[Data excerpts]
_ _ _ _ _ _ _
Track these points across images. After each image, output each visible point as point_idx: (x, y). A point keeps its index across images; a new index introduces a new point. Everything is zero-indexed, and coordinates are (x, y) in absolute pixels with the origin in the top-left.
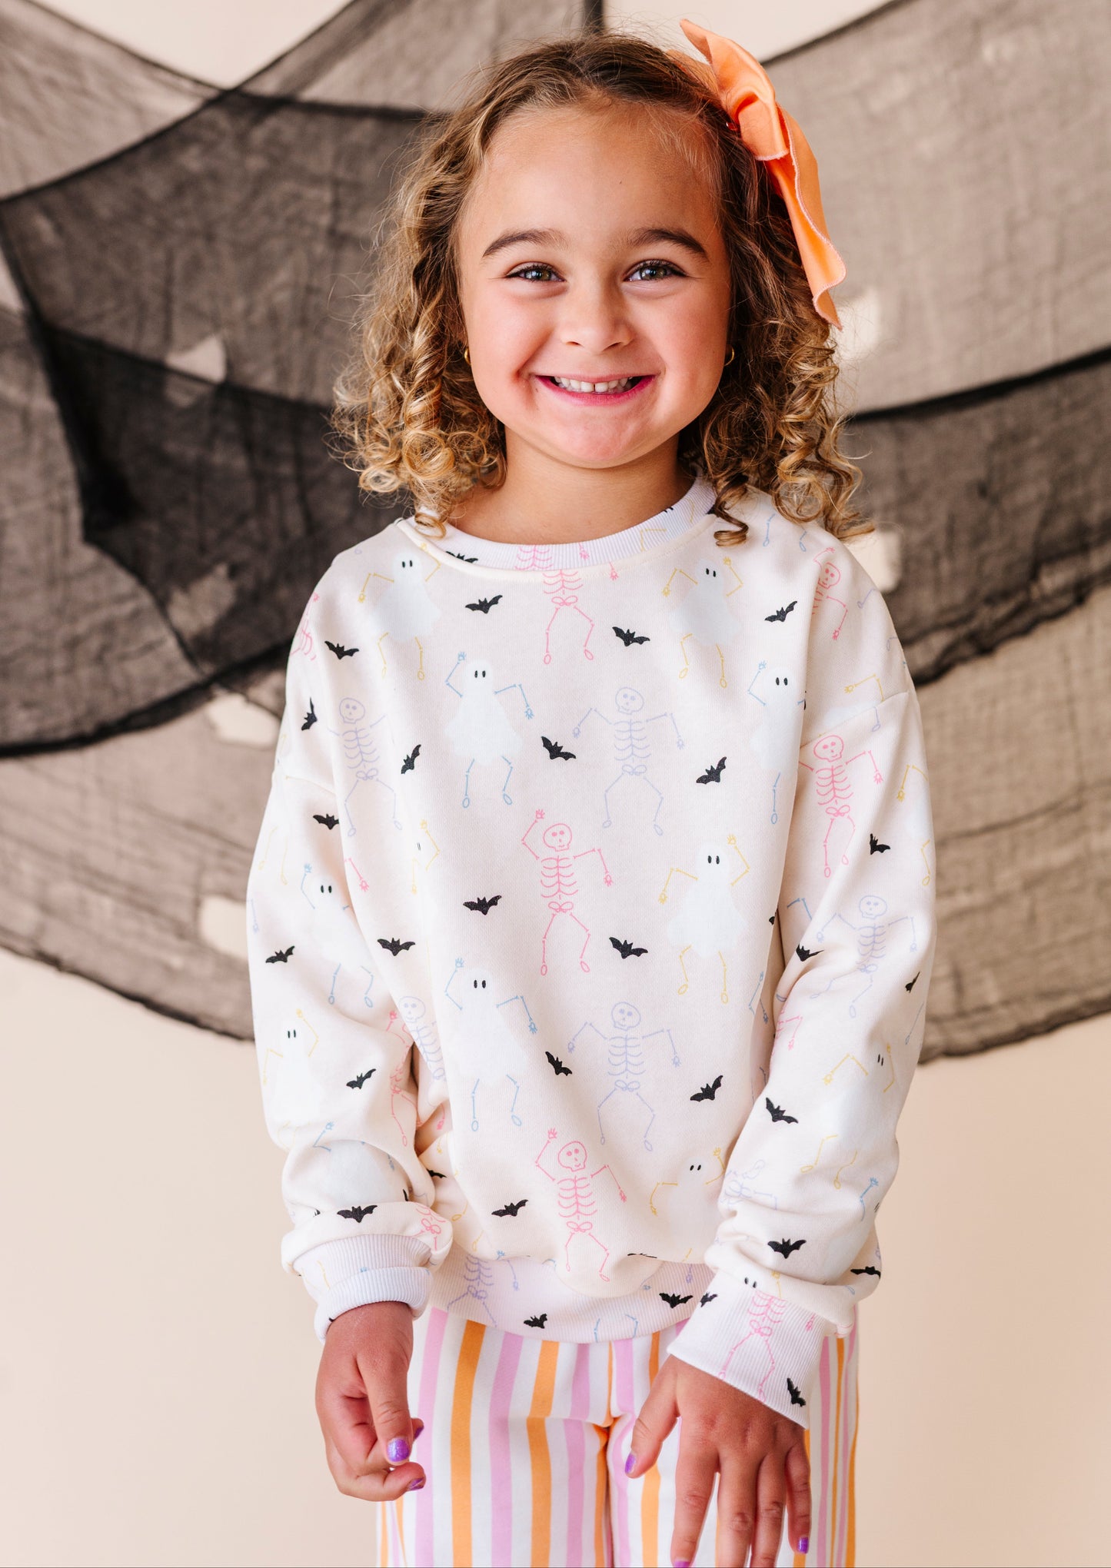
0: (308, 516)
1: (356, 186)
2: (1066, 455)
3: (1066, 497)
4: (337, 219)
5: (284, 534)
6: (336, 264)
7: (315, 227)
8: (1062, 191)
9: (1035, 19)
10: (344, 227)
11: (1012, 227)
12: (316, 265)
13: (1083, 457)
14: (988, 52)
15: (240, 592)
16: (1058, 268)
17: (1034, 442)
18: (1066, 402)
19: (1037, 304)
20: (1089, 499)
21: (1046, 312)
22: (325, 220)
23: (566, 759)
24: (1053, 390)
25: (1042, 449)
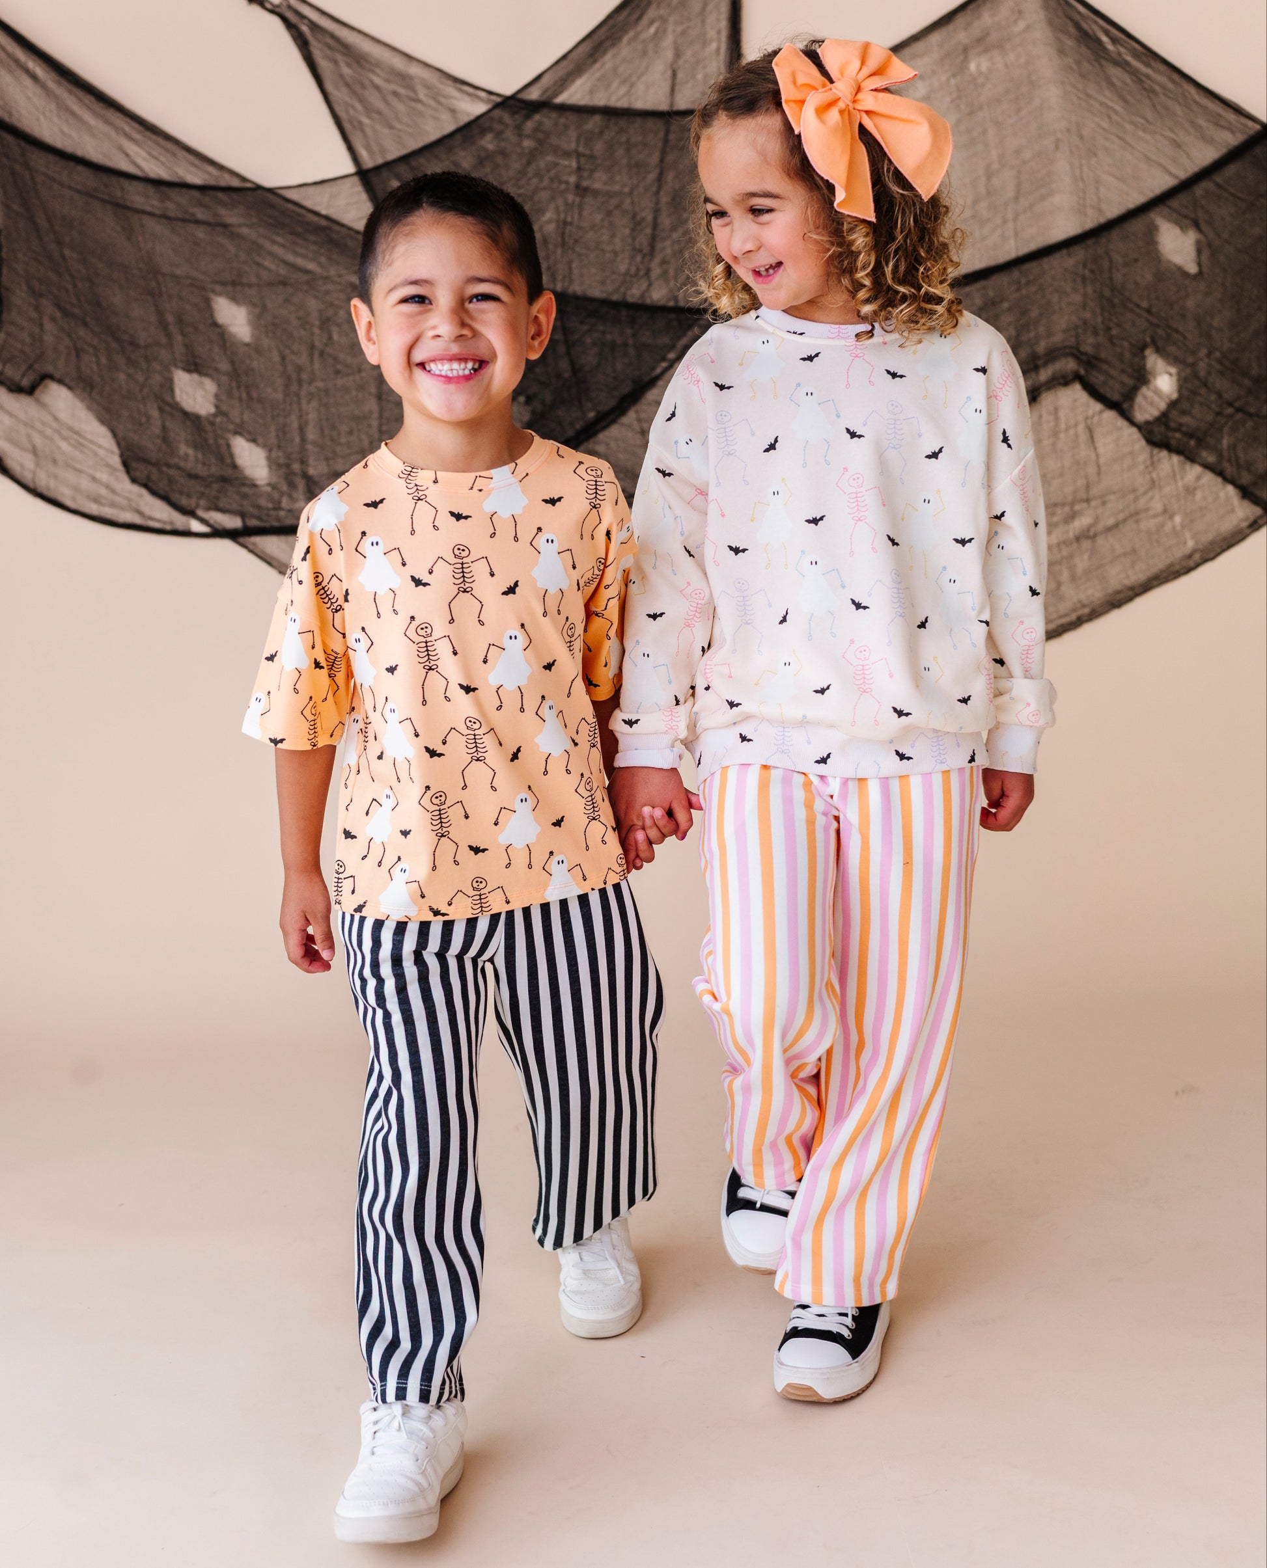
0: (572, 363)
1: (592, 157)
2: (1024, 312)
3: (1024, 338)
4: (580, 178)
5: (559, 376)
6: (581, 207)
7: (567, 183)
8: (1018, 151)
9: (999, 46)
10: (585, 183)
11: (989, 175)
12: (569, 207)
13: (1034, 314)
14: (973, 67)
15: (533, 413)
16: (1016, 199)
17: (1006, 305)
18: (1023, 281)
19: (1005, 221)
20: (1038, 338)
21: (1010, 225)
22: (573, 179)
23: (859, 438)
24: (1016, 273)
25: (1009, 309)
_ _ _ _ _ _ _
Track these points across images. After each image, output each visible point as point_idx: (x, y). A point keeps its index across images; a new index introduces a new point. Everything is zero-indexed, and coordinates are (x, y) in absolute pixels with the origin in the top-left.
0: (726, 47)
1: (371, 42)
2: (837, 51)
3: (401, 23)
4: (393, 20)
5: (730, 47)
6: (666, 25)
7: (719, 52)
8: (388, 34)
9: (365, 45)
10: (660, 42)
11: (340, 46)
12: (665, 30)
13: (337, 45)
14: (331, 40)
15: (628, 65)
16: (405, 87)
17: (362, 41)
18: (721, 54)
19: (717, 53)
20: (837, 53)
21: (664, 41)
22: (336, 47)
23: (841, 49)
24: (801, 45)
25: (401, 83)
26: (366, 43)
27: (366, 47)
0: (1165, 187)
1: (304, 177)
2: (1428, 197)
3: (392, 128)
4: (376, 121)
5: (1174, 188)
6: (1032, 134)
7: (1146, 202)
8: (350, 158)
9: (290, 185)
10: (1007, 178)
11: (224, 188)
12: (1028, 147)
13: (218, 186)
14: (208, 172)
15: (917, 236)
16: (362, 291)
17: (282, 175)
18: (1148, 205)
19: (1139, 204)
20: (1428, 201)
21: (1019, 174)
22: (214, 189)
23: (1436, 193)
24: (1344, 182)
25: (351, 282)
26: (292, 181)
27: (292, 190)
_ _ _ _ _ _ _
→ Exercise details
Scan the entries above for the line containing "13: (1083, 457)", and copy it and all lines after it exactly, down to and including the line containing "24: (1053, 390)".

→ Exercise answer
13: (1083, 457)
14: (988, 52)
15: (240, 592)
16: (1058, 268)
17: (1034, 442)
18: (1066, 402)
19: (1037, 304)
20: (1089, 499)
21: (1046, 312)
22: (325, 220)
23: (566, 759)
24: (1053, 390)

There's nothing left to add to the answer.